She has not a moment to revel in this so-called accomplishment, which she got by default. She has to immediately campaign for the position. She has to quickly figure out some sort of legacy that she can create for herself. So it seems as if everything is just a grab away for this poor, ridiculous woman.

So her holding the highest office in the land hasn’t changed the show’s basic premise?

Well, nothing is as it seems, right? Frankly, look at Obama and his Supreme Court nominee. He’s ostensibly the most powerful person in the world and look how he’s being stymied. And that’s a grand and noble (duty). We don’t do that kind of thing on our show. We’re anti-grand and anti-noble.

Do you think Selina has any positive qualities?

I think that SHE thinks she does. She is somebody who believes, very much, that she has something to offer.
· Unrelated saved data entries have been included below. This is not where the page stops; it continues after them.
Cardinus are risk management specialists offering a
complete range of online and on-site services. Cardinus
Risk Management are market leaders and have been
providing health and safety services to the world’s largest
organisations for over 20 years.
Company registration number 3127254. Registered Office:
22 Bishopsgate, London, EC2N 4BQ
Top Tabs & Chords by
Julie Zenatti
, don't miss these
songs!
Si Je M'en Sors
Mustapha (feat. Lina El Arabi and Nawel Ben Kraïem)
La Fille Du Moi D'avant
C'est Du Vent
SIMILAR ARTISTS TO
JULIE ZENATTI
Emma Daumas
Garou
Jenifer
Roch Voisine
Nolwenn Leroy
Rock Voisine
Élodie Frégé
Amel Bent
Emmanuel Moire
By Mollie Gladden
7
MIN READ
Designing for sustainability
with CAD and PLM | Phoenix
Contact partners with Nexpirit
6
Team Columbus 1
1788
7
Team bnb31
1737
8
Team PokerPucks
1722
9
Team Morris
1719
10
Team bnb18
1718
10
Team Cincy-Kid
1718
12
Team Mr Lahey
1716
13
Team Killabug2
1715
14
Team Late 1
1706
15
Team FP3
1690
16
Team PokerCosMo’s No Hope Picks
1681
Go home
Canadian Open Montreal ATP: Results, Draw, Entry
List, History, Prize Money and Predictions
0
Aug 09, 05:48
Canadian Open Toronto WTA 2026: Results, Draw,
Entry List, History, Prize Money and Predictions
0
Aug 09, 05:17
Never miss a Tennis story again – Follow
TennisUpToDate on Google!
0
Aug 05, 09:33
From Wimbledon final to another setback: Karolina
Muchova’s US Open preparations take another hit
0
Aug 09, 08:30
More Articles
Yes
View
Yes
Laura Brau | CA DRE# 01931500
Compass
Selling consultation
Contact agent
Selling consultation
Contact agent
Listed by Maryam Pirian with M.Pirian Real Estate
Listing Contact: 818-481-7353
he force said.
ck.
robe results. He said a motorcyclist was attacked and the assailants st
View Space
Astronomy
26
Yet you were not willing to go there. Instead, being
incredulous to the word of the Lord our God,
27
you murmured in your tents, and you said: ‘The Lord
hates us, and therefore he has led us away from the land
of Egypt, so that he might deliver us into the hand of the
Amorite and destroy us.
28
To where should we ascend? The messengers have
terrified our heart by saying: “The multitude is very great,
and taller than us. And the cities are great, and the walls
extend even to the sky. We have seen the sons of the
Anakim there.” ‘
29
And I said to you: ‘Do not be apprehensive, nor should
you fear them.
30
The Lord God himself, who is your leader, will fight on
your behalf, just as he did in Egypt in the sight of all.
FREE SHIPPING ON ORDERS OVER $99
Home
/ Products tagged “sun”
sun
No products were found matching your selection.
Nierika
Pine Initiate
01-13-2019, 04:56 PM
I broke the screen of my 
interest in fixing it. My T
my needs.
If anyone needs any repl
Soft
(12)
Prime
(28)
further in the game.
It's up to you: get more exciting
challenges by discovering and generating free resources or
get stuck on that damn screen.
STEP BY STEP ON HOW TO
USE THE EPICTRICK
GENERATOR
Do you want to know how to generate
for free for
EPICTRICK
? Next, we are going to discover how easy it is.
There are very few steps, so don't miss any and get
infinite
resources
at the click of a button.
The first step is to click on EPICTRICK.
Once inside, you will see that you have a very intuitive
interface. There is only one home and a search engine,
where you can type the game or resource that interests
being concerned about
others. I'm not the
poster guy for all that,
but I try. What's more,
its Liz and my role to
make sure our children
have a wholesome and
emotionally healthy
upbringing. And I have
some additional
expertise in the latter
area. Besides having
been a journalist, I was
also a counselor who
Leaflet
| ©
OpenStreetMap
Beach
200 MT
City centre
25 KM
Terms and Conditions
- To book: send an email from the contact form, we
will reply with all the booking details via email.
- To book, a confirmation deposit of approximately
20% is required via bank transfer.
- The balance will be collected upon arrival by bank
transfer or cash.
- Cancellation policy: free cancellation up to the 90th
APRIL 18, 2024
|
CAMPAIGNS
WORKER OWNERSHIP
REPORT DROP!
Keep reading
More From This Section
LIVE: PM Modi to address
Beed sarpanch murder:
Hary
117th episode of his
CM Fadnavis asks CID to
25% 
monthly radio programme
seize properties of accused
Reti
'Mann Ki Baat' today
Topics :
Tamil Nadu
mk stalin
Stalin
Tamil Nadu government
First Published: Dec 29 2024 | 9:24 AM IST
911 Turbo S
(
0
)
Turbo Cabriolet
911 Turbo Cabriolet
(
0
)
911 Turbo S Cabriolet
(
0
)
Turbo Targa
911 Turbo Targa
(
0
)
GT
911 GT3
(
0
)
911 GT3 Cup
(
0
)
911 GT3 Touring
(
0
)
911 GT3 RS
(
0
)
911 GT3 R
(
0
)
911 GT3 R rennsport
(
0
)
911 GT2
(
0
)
I identify with her as a woman thwarted. Who she was thwarted by remains to be seen.

Has her poetically obscene vocabulary infiltrated your own?

You mean, do I swear myself? I can’t say that I, myself, am a big swearer. I’m not an eloquent swearer. I don’t have that flowery, yummy language right at my fingertips. Let’s say I’m much quicker to go to words that I dare not say in this interview. I say them with abandon now.

As you watch Hillary Clinton run for president, do you see her contend with plights that are similar to Selina’s?

Yes, of course, but I see it all over the place. With all female officials. Be it Pelosi, be it Barbara Boxer. Warren. Be it Ruth Bader Ginsburg. I watch these ladies with an eye — just thinking about this show. But not in a sense of parody. It’s just interesting to watch behaviour, people’s reactions to women in power. A stern, decisive man is appealing. There are those who would say a stern, decisive woman is unappealing. Need you know any more than that?

What did you gain from your experience on Saturday Night Live?

I was on it for three years, and when I left, I made this conscious decision that I would not take any jobs that didn’t seem as if they would be really fun. That’s simplistic and Pollyannaish sounding, but really, I noted that. I’m not doing this unless I can have a deep sense of happiness while doing it. I’ve applied that, moving forward, and it’s worked. So in that sense, I have SNL to thank.

You’ve been a TV comedy star for more than 25 years, across 3 different shows. Do you feel that you’ve been a pioneer for other women?

I don’t think of myself as a pioneer. I’m not sure that I am. Opportunity for women in television has increased. It’s because the landscape has widened. More women got on the playing field. But opportunity for women in film has not increased. I just think it’s that simple. By the way, I’m certain that there’s more much more in television that can be done. And I’m trying to do it. But I’ve certainly seen it change in my lifetime.